DOES THE BOND SLUMP HAVE LEGS THIS TIME?

Pimco’s Bill Gross pulls no punches in assessing America’s investment alternatives in his freshly minted commentary for May. He’s been wrong before, of course. It wasn’t that long ago that he predicted that the Fed wouldn’t keep raising interest rates. No matter, as the predictions keep coming:
“Higher inflation, higher personal and corporate taxes, and a lower dollar point U.S. and global investors away from U.S. assets and toward more competitive economies less burdened by health and pension liabilities – those personified by higher savings rates and investment as a percentage of GDP,” writes Gross, manager of the world’s biggest bond fund. If such a hint at his thinking doesn’t suffice, he clarifies with, “Need I say more than to sell U.S. assets and buy Asian ones denominated in their local currencies; or if necessary to hire a global asset manager with sufficient flexibility and proper foresight to thrive in an increasing difficult investment environment?”
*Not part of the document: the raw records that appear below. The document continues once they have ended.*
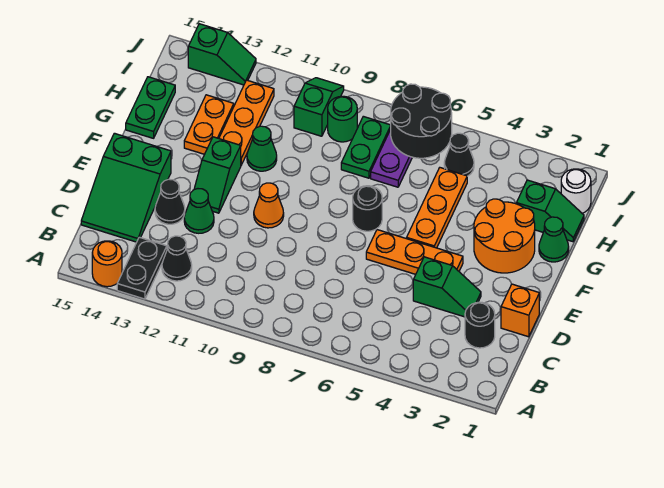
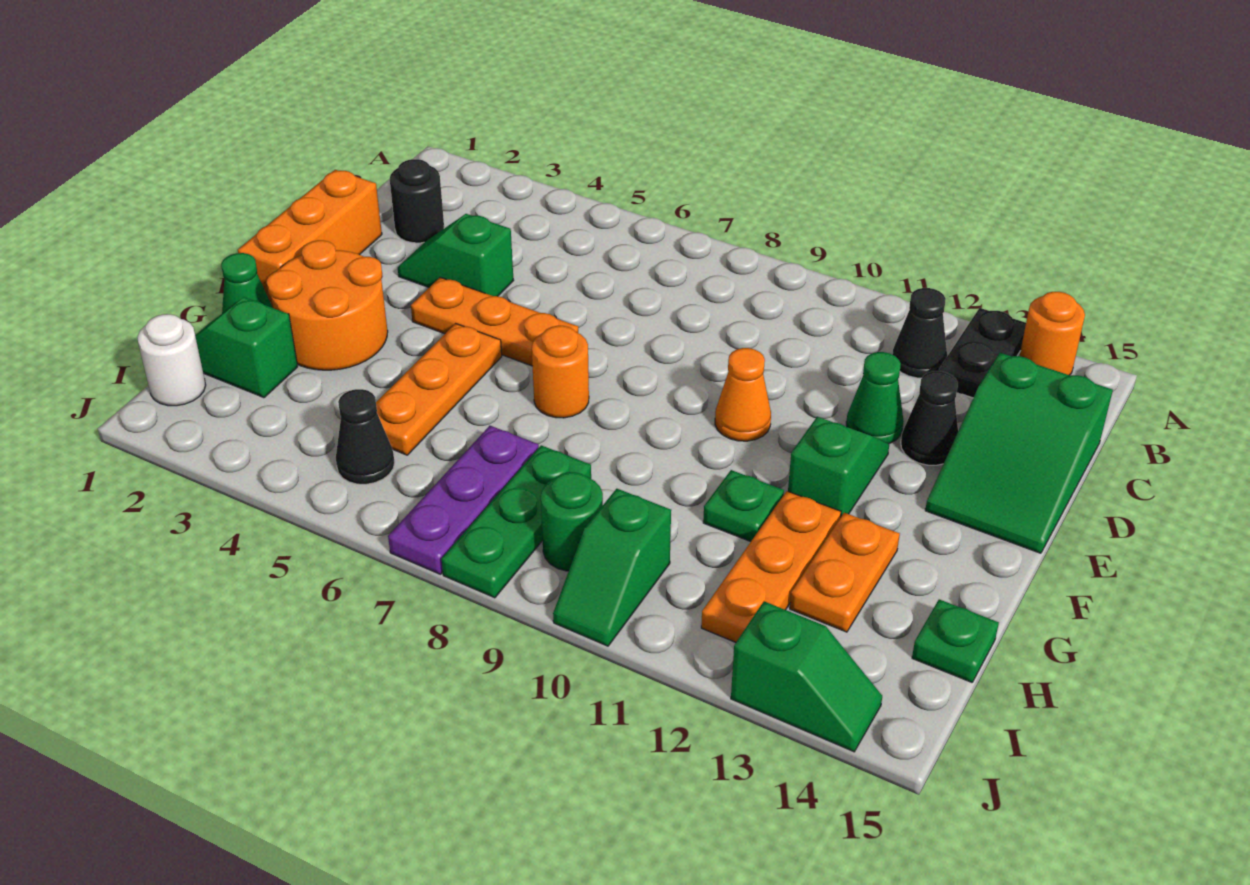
green 2x3 slope [81,133,171,242] -> green 2x3 slope turned to [925,353,1113,553]
orange 1x1 brick [501,284,539,337] -> orange 1x3 brick [238,170,382,305]
black 1x1 round brick [353,186,382,231] -> orange 1x1 round brick [532,326,589,418]
green 1x1 cone [247,126,277,171] -> green 1x1 plate [703,470,784,542]
green 1x2 plate [126,77,175,138] -> green 1x1 plate [912,599,999,682]
green 1x2 plate [341,116,391,178] -> green 1x3 plate [442,445,591,598]
black 2x2 round brick [391,84,452,158] -> none
green 1x2 slope [188,24,256,85] -> green 1x2 slope turned to [731,601,882,752]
Bashing the U.S. investment outlook hasn’t exactly been out of favor in recent years, although it’s been a losing proposition when it comes down to dollars and cents. Despite the macroeconomic smoking guns that have been casting dark clouds over America’s prospects, investors the world over have seen fit to ignore the strategic and favor the tactical. And it’s paid off handsomely, particularly in the stock market.
A determined investor who bucked the then-bearish crowd and bought the S&P 500 Spider ETF in early 2003 is now looking like a genius, courtesy of the fund’s 14.11% annualized return for the 36 months through yesterday, according to Morningstar data. That’s well above the S&P 500’s long-term performance, and probably a good deal more than reasonable minds expect going forward.
In any case, the rear view mirror doesn’t reflect quite as favorably on bonds. The Vanguard Total Bond Market Index fund, which tracks the Lehman Aggregate Bond Index, has more or less treaded water over the past 36 months, posting a spare 2.43% annualized return through yesterday–about half the current yield on the 10-year Treasury.